## Your goal
Write out the records below again, substituting "stars" for each "sterren" and changing nothing else.

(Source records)
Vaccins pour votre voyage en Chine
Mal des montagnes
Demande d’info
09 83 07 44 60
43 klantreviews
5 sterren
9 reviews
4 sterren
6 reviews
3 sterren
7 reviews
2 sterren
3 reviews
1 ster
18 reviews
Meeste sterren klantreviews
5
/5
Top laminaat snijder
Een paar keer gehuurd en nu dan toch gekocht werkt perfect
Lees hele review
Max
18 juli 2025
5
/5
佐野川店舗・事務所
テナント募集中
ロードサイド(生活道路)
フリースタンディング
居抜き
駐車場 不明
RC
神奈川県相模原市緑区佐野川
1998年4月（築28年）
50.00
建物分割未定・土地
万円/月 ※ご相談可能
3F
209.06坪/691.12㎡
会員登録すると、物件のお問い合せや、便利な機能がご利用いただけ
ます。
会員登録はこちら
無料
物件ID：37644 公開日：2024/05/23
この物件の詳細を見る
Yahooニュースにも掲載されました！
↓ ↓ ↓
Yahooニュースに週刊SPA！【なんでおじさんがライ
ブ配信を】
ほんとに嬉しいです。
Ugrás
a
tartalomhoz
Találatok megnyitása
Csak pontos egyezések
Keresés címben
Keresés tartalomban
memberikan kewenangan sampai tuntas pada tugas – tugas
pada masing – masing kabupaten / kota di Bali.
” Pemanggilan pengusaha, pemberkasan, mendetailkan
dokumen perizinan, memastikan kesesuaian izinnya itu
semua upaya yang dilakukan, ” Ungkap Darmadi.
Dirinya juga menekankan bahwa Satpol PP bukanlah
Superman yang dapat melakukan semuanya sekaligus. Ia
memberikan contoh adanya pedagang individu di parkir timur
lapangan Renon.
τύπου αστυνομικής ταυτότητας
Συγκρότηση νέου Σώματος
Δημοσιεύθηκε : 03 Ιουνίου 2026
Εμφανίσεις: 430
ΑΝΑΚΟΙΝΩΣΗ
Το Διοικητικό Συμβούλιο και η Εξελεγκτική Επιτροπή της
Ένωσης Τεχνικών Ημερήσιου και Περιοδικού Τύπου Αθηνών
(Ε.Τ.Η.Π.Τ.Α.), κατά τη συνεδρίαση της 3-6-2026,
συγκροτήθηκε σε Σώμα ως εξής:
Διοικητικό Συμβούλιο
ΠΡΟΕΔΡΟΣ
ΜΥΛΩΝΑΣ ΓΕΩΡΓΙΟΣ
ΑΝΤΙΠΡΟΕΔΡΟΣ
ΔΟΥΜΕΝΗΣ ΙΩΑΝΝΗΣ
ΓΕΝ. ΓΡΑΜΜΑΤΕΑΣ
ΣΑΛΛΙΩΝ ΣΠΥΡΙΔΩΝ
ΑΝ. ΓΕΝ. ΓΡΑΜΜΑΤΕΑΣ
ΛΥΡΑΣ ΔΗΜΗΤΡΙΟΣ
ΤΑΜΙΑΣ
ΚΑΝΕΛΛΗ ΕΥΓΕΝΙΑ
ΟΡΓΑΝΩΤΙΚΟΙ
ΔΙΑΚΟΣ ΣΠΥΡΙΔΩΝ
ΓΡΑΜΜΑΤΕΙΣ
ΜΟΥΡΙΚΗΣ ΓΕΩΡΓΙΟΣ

## Answer space
Vaccins pour votre voyage en Chine
Mal des montagnes
Demande d’info
09 83 07 44 60
43 klantreviews
5 stars
9 reviews
4 stars
6 reviews
3 stars
7 reviews
2 stars
3 reviews
1 ster
18 reviews
Meeste stars klantreviews
5
/5
Top laminaat snijder
Een paar keer gehuurd en nu dan toch gekocht werkt perfect
Lees hele review
Max
18 juli 2025
5
/5
佐野川店舗・事務所
テナント募集中
ロードサイド(生活道路)
フリースタンディング
居抜き
駐車場 不明
RC
神奈川県相模原市緑区佐野川
1998年4月（築28年）
50.00
建物分割未定・土地
万円/月 ※ご相談可能
3F
209.06坪/691.12㎡
会員登録すると、物件のお問い合せや、便利な機能がご利用いただけ
ます。
会員登録はこちら
無料
物件ID：37644 公開日：2024/05/23
この物件の詳細を見る
Yahooニュースにも掲載されました！
↓ ↓ ↓
Yahooニュースに週刊SPA！【なんでおじさんがライ
ブ配信を】
ほんとに嬉しいです。
Ugrás
a
tartalomhoz
Találatok megnyitása
Csak pontos egyezések
Keresés címben
Keresés tartalomban
memberikan kewenangan sampai tuntas pada tugas – tugas
pada masing – masing kabupaten / kota di Bali.
” Pemanggilan pengusaha, pemberkasan, mendetailkan
dokumen perizinan, memastikan kesesuaian izinnya itu
semua upaya yang dilakukan, ” Ungkap Darmadi.
Dirinya juga menekankan bahwa Satpol PP bukanlah
Superman yang dapat melakukan semuanya sekaligus. Ia
memberikan contoh adanya pedagang individu di parkir timur
lapangan Renon.
τύπου αστυνομικής ταυτότητας
Συγκρότηση νέου Σώματος
Δημοσιεύθηκε : 03 Ιουνίου 2026
Εμφανίσεις: 430
ΑΝΑΚΟΙΝΩΣΗ
Το Διοικητικό Συμβούλιο και η Εξελεγκτική Επιτροπή της
Ένωσης Τεχνικών Ημερήσιου και Περιοδικού Τύπου Αθηνών
(Ε.Τ.Η.Π.Τ.Α.), κατά τη συνεδρίαση της 3-6-2026,
συγκροτήθηκε σε Σώμα ως εξής:
Διοικητικό Συμβούλιο
ΠΡΟΕΔΡΟΣ
ΜΥΛΩΝΑΣ ΓΕΩΡΓΙΟΣ
ΑΝΤΙΠΡΟΕΔΡΟΣ
ΔΟΥΜΕΝΗΣ ΙΩΑΝΝΗΣ
ΓΕΝ. ΓΡΑΜΜΑΤΕΑΣ
ΣΑΛΛΙΩΝ ΣΠΥΡΙΔΩΝ
ΑΝ. ΓΕΝ. ΓΡΑΜΜΑΤΕΑΣ
ΛΥΡΑΣ ΔΗΜΗΤΡΙΟΣ
ΤΑΜΙΑΣ
ΚΑΝΕΛΛΗ ΕΥΓΕΝΙΑ
ΟΡΓΑΝΩΤΙΚΟΙ
ΔΙΑΚΟΣ ΣΠΥΡΙΔΩΝ
ΓΡΑΜΜΑΤΕΙΣ
ΜΟΥΡΙΚΗΣ ΓΕΩΡΓΙΟΣ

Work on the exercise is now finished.